Data records Start Marker
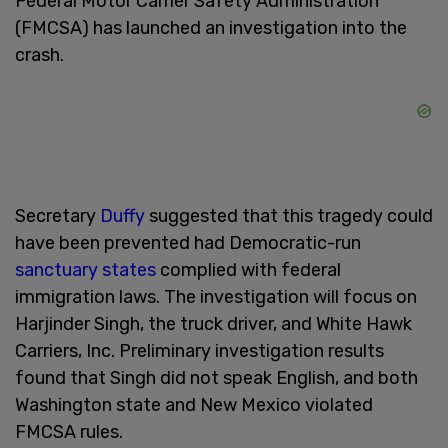
Federal Motor Carrier Safety Administration
(FMCSA) has launched an investigation into the
crash.
Secretary
Duffy
suggested that this tragedy could
have been prevented had Democratic-run
sanctuary states
complied with federal
immigration laws. The investigation will focus on
Harjinder Singh, the truck driver, and White Hawk
Carriers, Inc. Preliminary investigation results
found that Singh did not speak English, and both
Washington state and New Mexico violated
FMCSA rules.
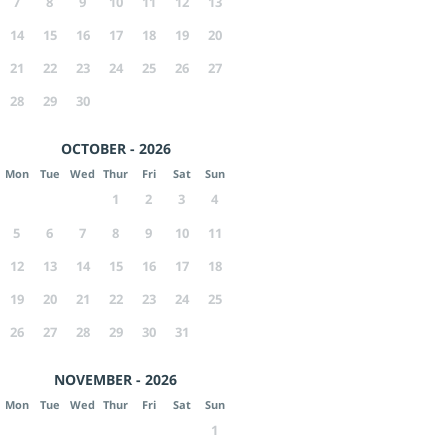
7
8
9
10
11
12
13
14
15
16
17
18
19
20
21
22
23
24
25
26
27
28
29
30
OCTOBER - 2026
Mon
Tue
Wed
Thur
Fri
Sat
Sun
1
2
3
4
5
6
7
8
9
10
11
12
13
14
15
16
17
18
19
20
21
22
23
24
25
26
27
28
29
30
31
NOVEMBER - 2026
Mon
Tue
Wed
Thur
Fri
Sat
Sun
1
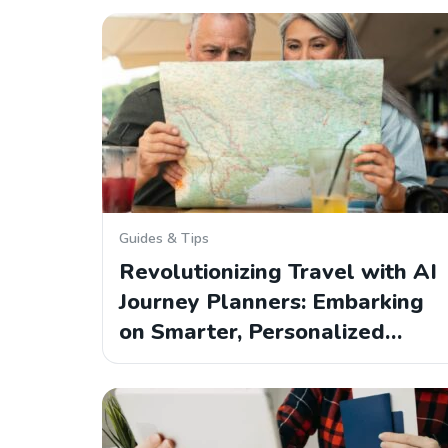
Guides & Tips
Revolutionizing Travel with AI
Journey Planners: Embarking
on Smarter, Personalized…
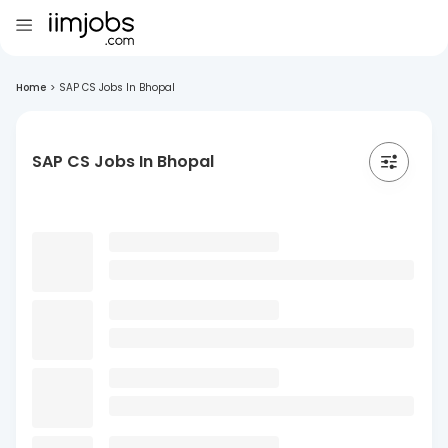
Home
>
SAP CS Jobs In Bhopal
SAP CS Jobs In Bhopal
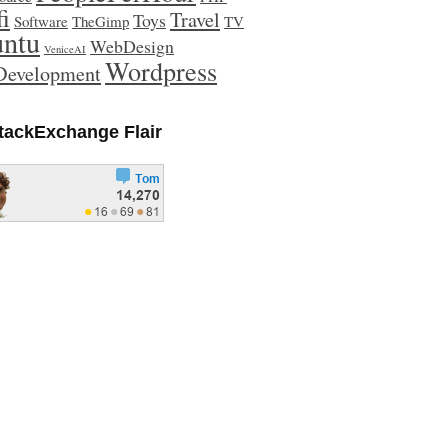
fi
Travel
Toys
Software
TheGimp
TV
ntu
WebDesign
VeniceAI
Wordpress
evelopment
tackExchange Flair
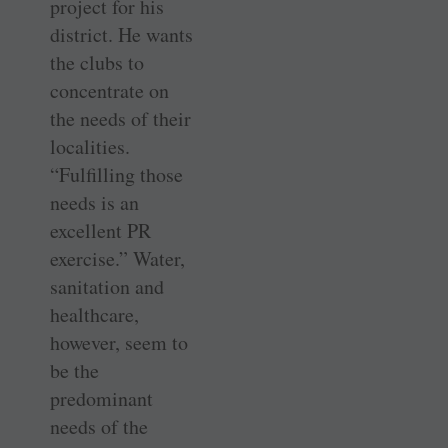
project for his
district. He wants
the clubs to
concentrate on
the needs of their
localities.
“Fulfilling those
needs is an
excellent PR
exercise.” Water,
sanitation and
healthcare,
however, seem to
be the
predominant
needs of the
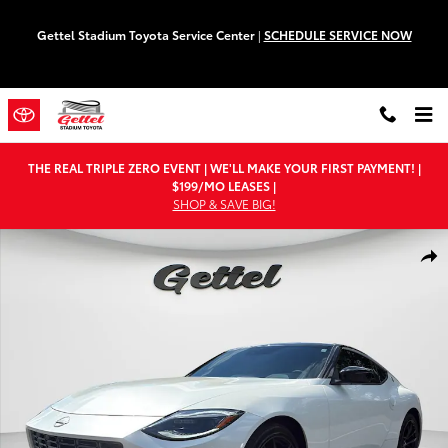
Skip to main content
Gettel Stadium Toyota Service Center
|
SCHEDULE SERVICE NOW
THE REAL TRIPLE ZERO EVENT | WE'LL MAKE YOUR FIRST PAYMENT! |
$199/MO LEASES |
SHOP & SAVE BIG!
Used 2026 Nissan Z Performance Coupe Photo 1 of 26
Shar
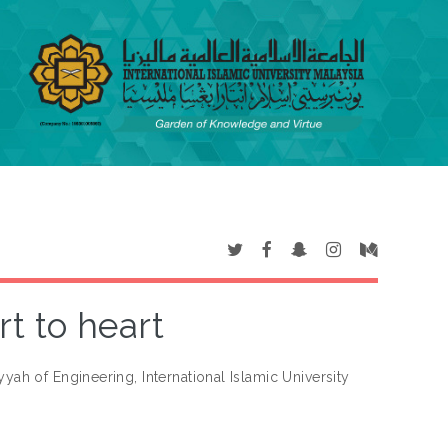
t to heart
iyyah of Engineering, International Islamic University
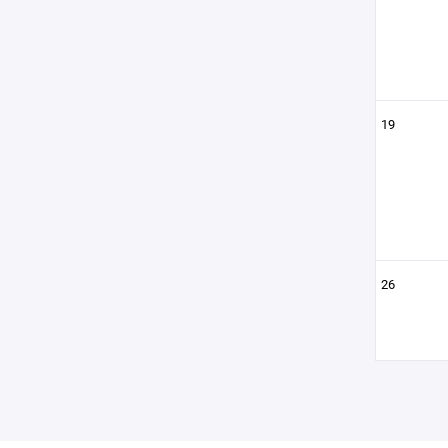
19
26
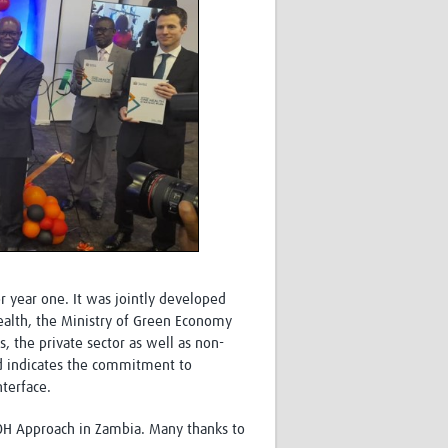
r year one. It was jointly developed
Health, the Ministry of Green Economy
the private sector as well as non-
nd indicates the commitment to
terface.
 OH Approach in Zambia. Many thanks to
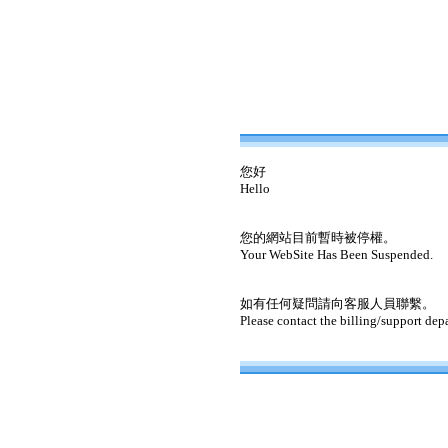
您好
Hello
您的網站目前暫時被停權。
Your WebSite Has Been Suspended.
如有任何疑問請向客服人員聯繫。
Please contact the billing/support dep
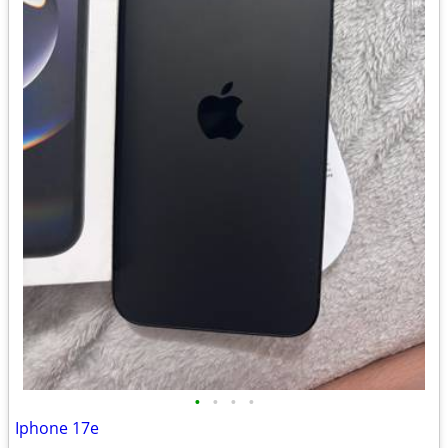
•
•
•
•
Iphone 17e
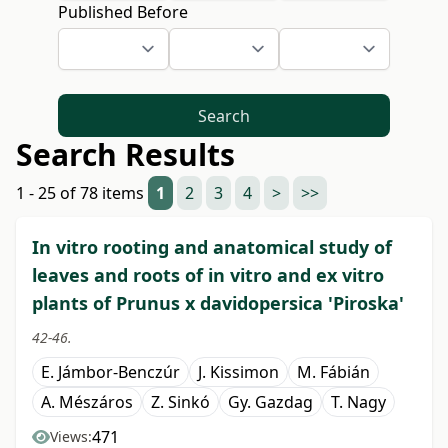
Published Before
Search
Search Results
1 - 25 of 78 items
1
2
3
4
>
>>
In vitro rooting and anatomical study of
leaves and roots of in vitro and ex vitro
plants of Prunus x davidopersica 'Piroska'
42-46.
E. Jámbor-Benczúr
J. Kissimon
M. Fábián
A. Mészáros
Z. Sinkó
Gy. Gazdag
T. Nagy
471
Views:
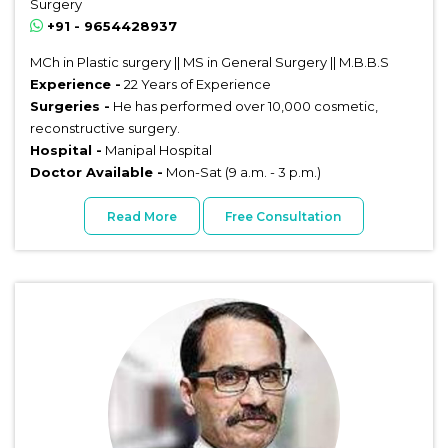
Surgery
+91 - 9654428937
MCh in Plastic surgery || MS in General Surgery || M.B.B.S
Experience -
22 Years of Experience
Surgeries -
He has performed over 10,000 cosmetic,
reconstructive surgery.
Hospital -
Manipal Hospital
Doctor Available -
Mon-Sat (9 a.m. - 3 p.m.)
Read More
Free Consultation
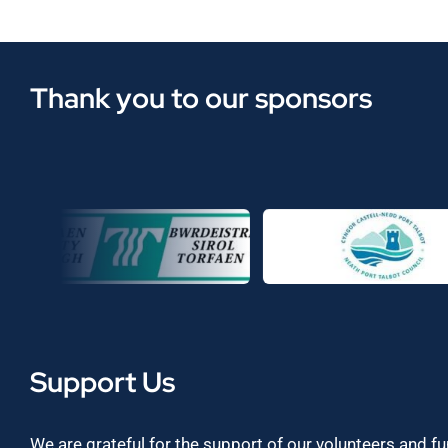
Thank you to our sponsors
Support Us
We are grateful for the support of our volunteers and f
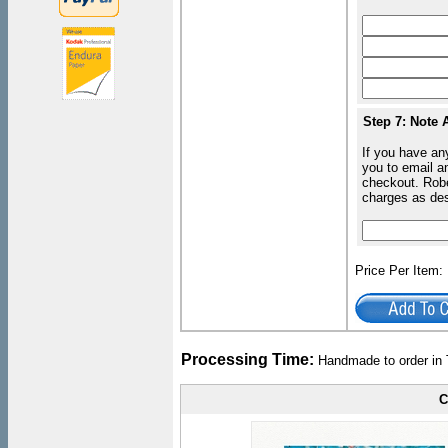
Step 7: Note 
If you have an
you to email an
checkout. Robe
charges as de
Price Per Item
Processing Time:
Handmade to order in 
C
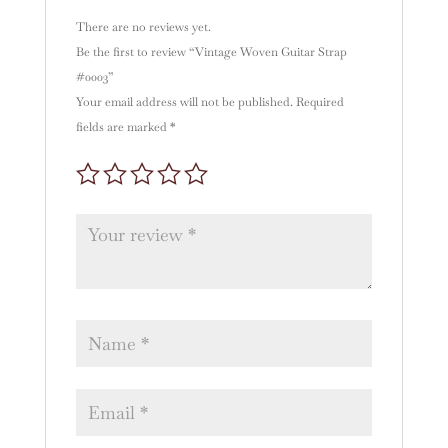
:
There are no reviews yet.
Be the first to review “Vintage Woven Guitar Strap
#0003”
Your email address will not be published.
Required
fields are marked
*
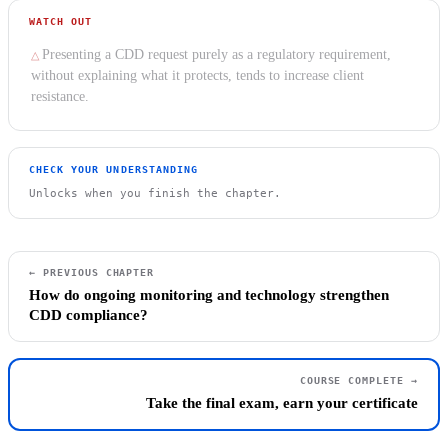
WATCH OUT
Presenting a CDD request purely as a regulatory requirement,
without explaining what it protects, tends to increase client
resistance.
CHECK YOUR UNDERSTANDING
Unlocks when you finish the chapter.
← PREVIOUS CHAPTER
How do ongoing monitoring and technology strengthen
CDD compliance?
COURSE COMPLETE →
Take the final exam, earn your certificate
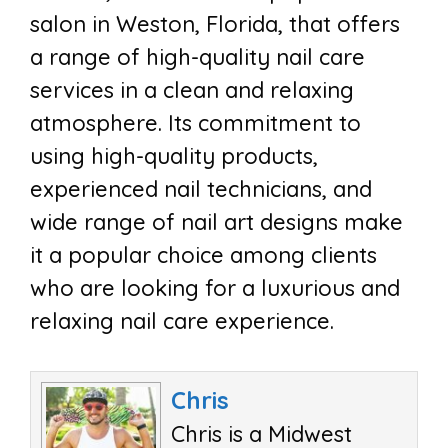
salon in Weston, Florida, that offers
a range of high-quality nail care
services in a clean and relaxing
atmosphere. Its commitment to
using high-quality products,
experienced nail technicians, and
wide range of nail art designs make
it a popular choice among clients
who are looking for a luxurious and
relaxing nail care experience.
Chris
Chris is a Midwest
Data records End Marker
#### Exercise details:
Only lines holding the word "vitro" are wanted, so copy each of them from the records above.

#### Final answer:
In vitro rooting and anatomical study of
leaves and roots of in vitro and ex vitro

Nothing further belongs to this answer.